#### The data
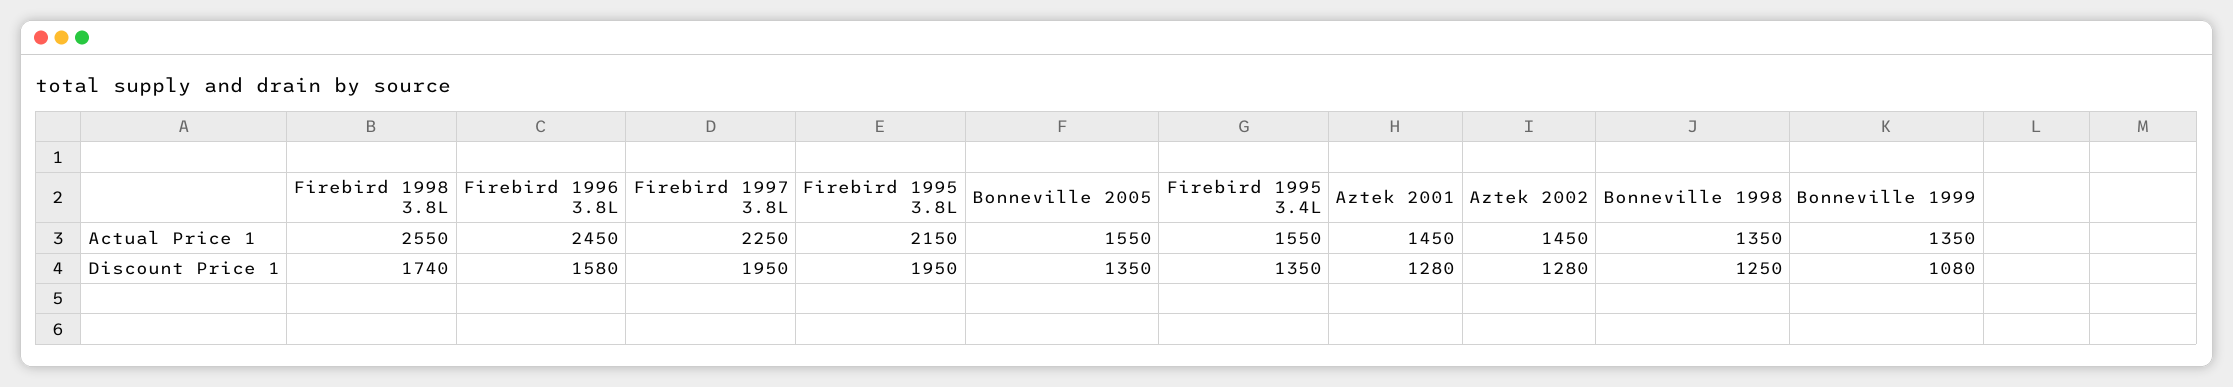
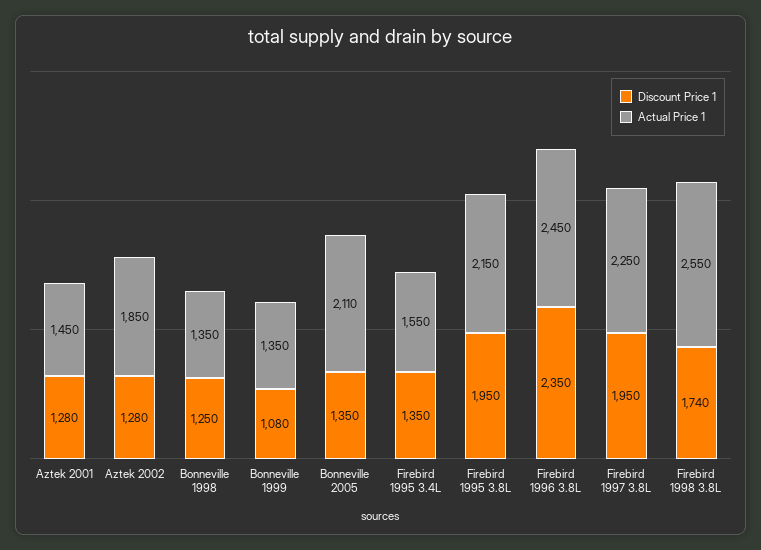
  {
    "Actual Price 1": {
      "Firebird 1998 3.8L": 2550,
      "Firebird 1996 3.8L": 2450,
      "Firebird 1997 3.8L": 2250,
      "Firebird 1995 3.8L": 2150,
-     "Bonneville 2005": 1550,
+     "Bonneville 2005": 2110,
      "Firebird 1995 3.4L": 1550,
      "Aztek 2001": 1450,
-     "Aztek 2002": 1450,
+     "Aztek 2002": 1850,
      "Bonneville 1998": 1350,
      "Bonneville 1999": 1350
    },
    "Discount Price 1": {
      "Firebird 1998 3.8L": 1740,
-     "Firebird 1996 3.8L": 1580,
+     "Firebird 1996 3.8L": 2350,
      "Firebird 1997 3.8L": 1950,
      "Firebird 1995 3.8L": 1950,
      "Bonneville 2005": 1350,
      "Firebird 1995 3.4L": 1350,
      "Aztek 2001": 1280,
      "Aztek 2002": 1280,
      "Bonneville 1998": 1250,
      "Bonneville 1999": 1080
    }
  }

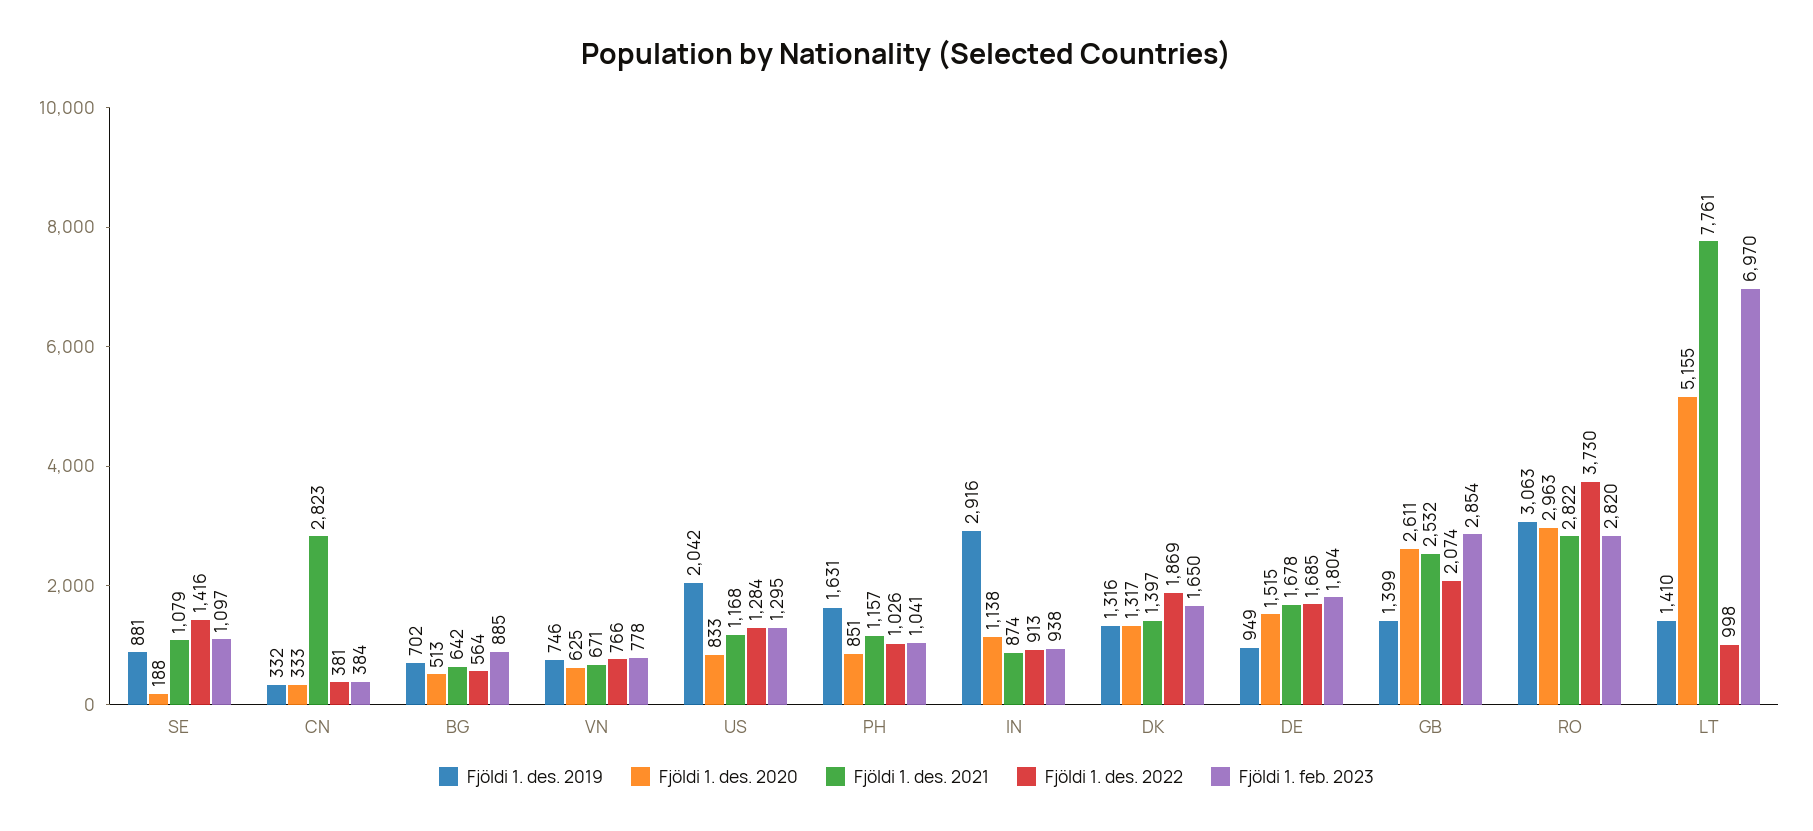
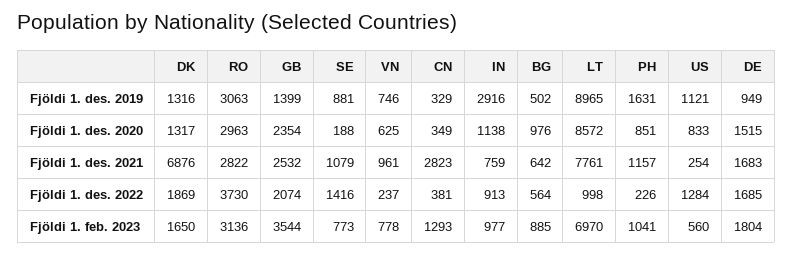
  {
    "Fjöldi 1. des. 2019": {
      "SE": 881,
-     "CN": 332,
+     "CN": 329,
-     "BG": 702,
+     "BG": 502,
      "VN": 746,
-     "US": 2042,
+     "US": 1121,
      "PH": 1631,
      "IN": 2916,
      "DK": 1316,
      "DE": 949,
      "GB": 1399,
      "RO": 3063,
-     "LT": 1410
+     "LT": 8965
    },
    "Fjöldi 1. des. 2020": {
      "SE": 188,
-     "CN": 333,
+     "CN": 349,
-     "BG": 513,
+     "BG": 976,
      "VN": 625,
      "US": 833,
      "PH": 851,
      "IN": 1138,
      "DK": 1317,
      "DE": 1515,
-     "GB": 2611,
+     "GB": 2354,
      "RO": 2963,
-     "LT": 5155
+     "LT": 8572
    },
    "Fjöldi 1. des. 2021": {
      "SE": 1079,
      "CN": 2823,
      "BG": 642,
-     "VN": 671,
+     "VN": 961,
-     "US": 1168,
+     "US": 254,
      "PH": 1157,
-     "IN": 874,
+     "IN": 759,
-     "DK": 1397,
+     "DK": 6876,
-     "DE": 1678,
+     "DE": 1683,
      "GB": 2532,
      "RO": 2822,
      "LT": 7761
    },
    "Fjöldi 1. des. 2022": {
      "SE": 1416,
      "CN": 381,
      "BG": 564,
-     "VN": 766,
+     "VN": 237,
      "US": 1284,
-     "PH": 1026,
+     "PH": 226,
      "IN": 913,
      "DK": 1869,
      "DE": 1685,
      "GB": 2074,
      "RO": 3730,
      "LT": 998
    },
    "Fjöldi 1. feb. 2023": {
-     "SE": 1097,
+     "SE": 773,
-     "CN": 384,
+     "CN": 1293,
      "BG": 885,
      "VN": 778,
-     "US": 1295,
+     "US": 560,
      "PH": 1041,
-     "IN": 938,
+     "IN": 977,
      "DK": 1650,
      "DE": 1804,
-     "GB": 2854,
+     "GB": 3544,
-     "RO": 2820,
+     "RO": 3136,
      "LT": 6970
    }
  }

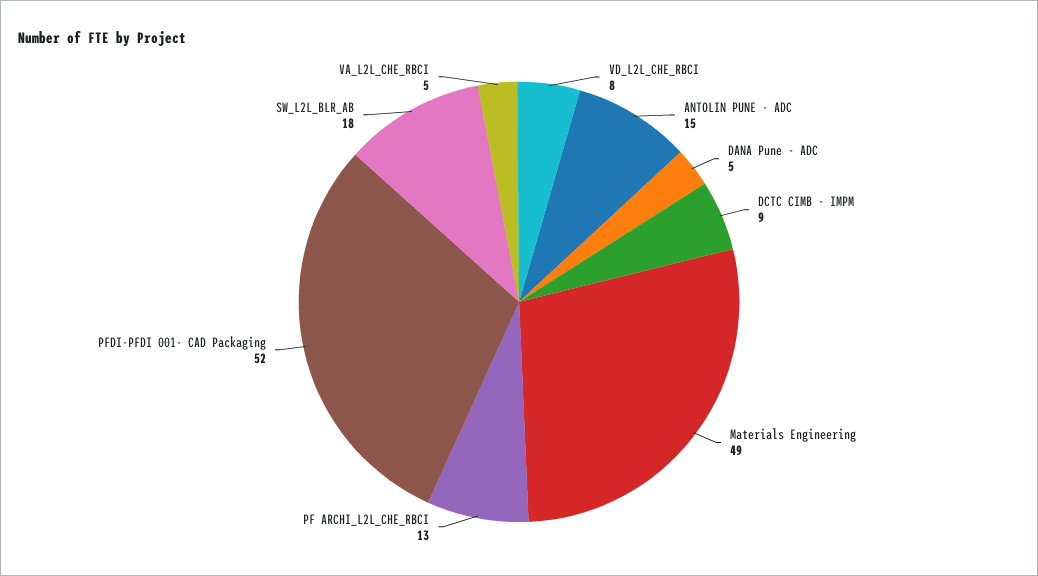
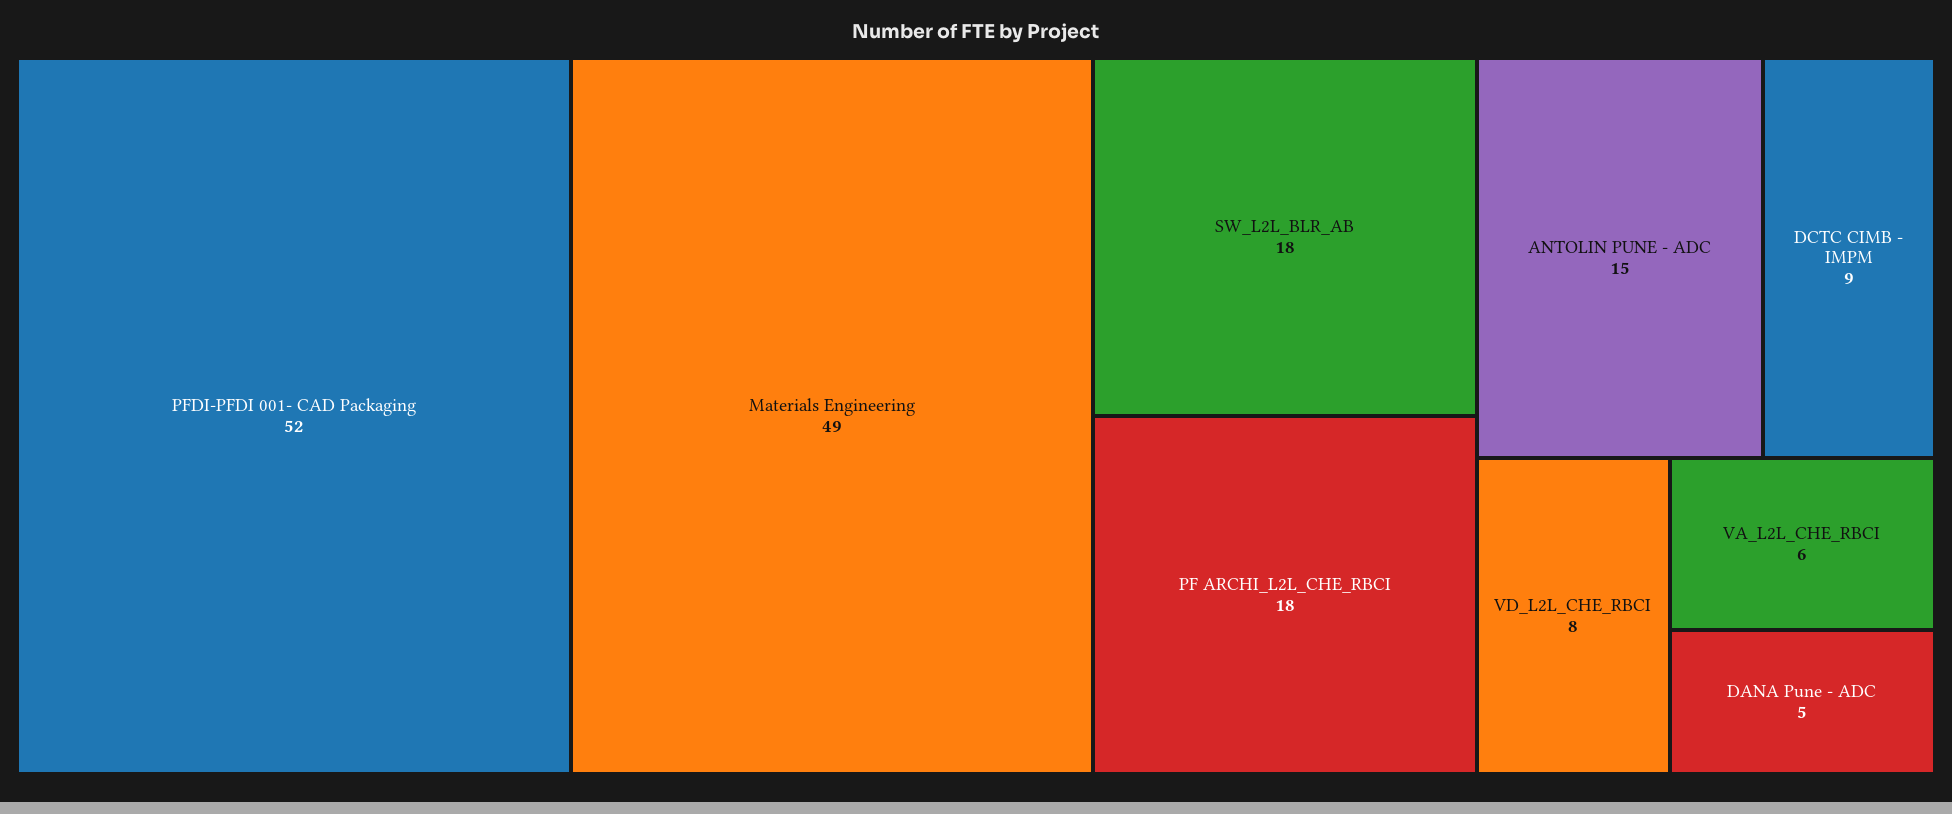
  {
    "VD_L2L_CHE_RBCI": 8,
    "ANTOLIN PUNE - ADC": 15,
    "DANA Pune - ADC": 5,
    "DCTC CIMB - IMPM": 9,
    "Materials Engineering": 49,
-   "PF ARCHI_L2L_CHE_RBCI": 13,
+   "PF ARCHI_L2L_CHE_RBCI": 18,
    "PFDI-PFDI 001- CAD Packaging": 52,
    "SW_L2L_BLR_AB": 18,
-   "VA_L2L_CHE_RBCI": 5
+   "VA_L2L_CHE_RBCI": 6
  }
########
* [Try it]: Print out the whole listing word for word. Leave the pictures out.

* [Response to the exercise]:
  {
    "Actual Price 1": {
      "Firebird 1998 3.8L": 2550,
      "Firebird 1996 3.8L": 2450,
      "Firebird 1997 3.8L": 2250,
      "Firebird 1995 3.8L": 2150,
-     "Bonneville 2005": 1550,
+     "Bonneville 2005": 2110,
      "Firebird 1995 3.4L": 1550,
      "Aztek 2001": 1450,
-     "Aztek 2002": 1450,
+     "Aztek 2002": 1850,
      "Bonneville 1998": 1350,
      "Bonneville 1999": 1350
    },
    "Discount Price 1": {
      "Firebird 1998 3.8L": 1740,
-     "Firebird 1996 3.8L": 1580,
+     "Firebird 1996 3.8L": 2350,
      "Firebird 1997 3.8L": 1950,
      "Firebird 1995 3.8L": 1950,
      "Bonneville 2005": 1350,
      "Firebird 1995 3.4L": 1350,
      "Aztek 2001": 1280,
      "Aztek 2002": 1280,
      "Bonneville 1998": 1250,
      "Bonneville 1999": 1080
    }
  }

  {
    "Fjöldi 1. des. 2019": {
      "SE": 881,
-     "CN": 332,
+     "CN": 329,
-     "BG": 702,
+     "BG": 502,
      "VN": 746,
-     "US": 2042,
+     "US": 1121,
      "PH": 1631,
      "IN": 2916,
      "DK": 1316,
      "DE": 949,
      "GB": 1399,
      "RO": 3063,
-     "LT": 1410
+     "LT": 8965
    },
    "Fjöldi 1. des. 2020": {
      "SE": 188,
-     "CN": 333,
+     "CN": 349,
-     "BG": 513,
+     "BG": 976,
      "VN": 625,
      "US": 833,
      "PH": 851,
      "IN": 1138,
      "DK": 1317,
      "DE": 1515,
-     "GB": 2611,
+     "GB": 2354,
      "RO": 2963,
-     "LT": 5155
+     "LT": 8572
    },
    "Fjöldi 1. des. 2021": {
      "SE": 1079,
      "CN": 2823,
      "BG": 642,
-     "VN": 671,
+     "VN": 961,
-     "US": 1168,
+     "US": 254,
      "PH": 1157,
-     "IN": 874,
+     "IN": 759,
-     "DK": 1397,
+     "DK": 6876,
-     "DE": 1678,
+     "DE": 1683,
      "GB": 2532,
      "RO": 2822,
      "LT": 7761
    },
    "Fjöldi 1. des. 2022": {
      "SE": 1416,
      "CN": 381,
      "BG": 564,
-     "VN": 766,
+     "VN": 237,
      "US": 1284,
-     "PH": 1026,
+     "PH": 226,
      "IN": 913,
      "DK": 1869,
      "DE": 1685,
      "GB": 2074,
      "RO": 3730,
      "LT": 998
    },
    "Fjöldi 1. feb. 2023": {
-     "SE": 1097,
+     "SE": 773,
-     "CN": 384,
+     "CN": 1293,
      "BG": 885,
      "VN": 778,
-     "US": 1295,
+     "US": 560,
      "PH": 1041,
-     "IN": 938,
+     "IN": 977,
      "DK": 1650,
      "DE": 1804,
-     "GB": 2854,
+     "GB": 3544,
-     "RO": 2820,
+     "RO": 3136,
      "LT": 6970
    }
  }

  {
    "VD_L2L_CHE_RBCI": 8,
    "ANTOLIN PUNE - ADC": 15,
    "DANA Pune - ADC": 5,
    "DCTC CIMB - IMPM": 9,
    "Materials Engineering": 49,
-   "PF ARCHI_L2L_CHE_RBCI": 13,
+   "PF ARCHI_L2L_CHE_RBCI": 18,
    "PFDI-PFDI 001- CAD Packaging": 52,
    "SW_L2L_BLR_AB": 18,
-   "VA_L2L_CHE_RBCI": 5
+   "VA_L2L_CHE_RBCI": 6
  }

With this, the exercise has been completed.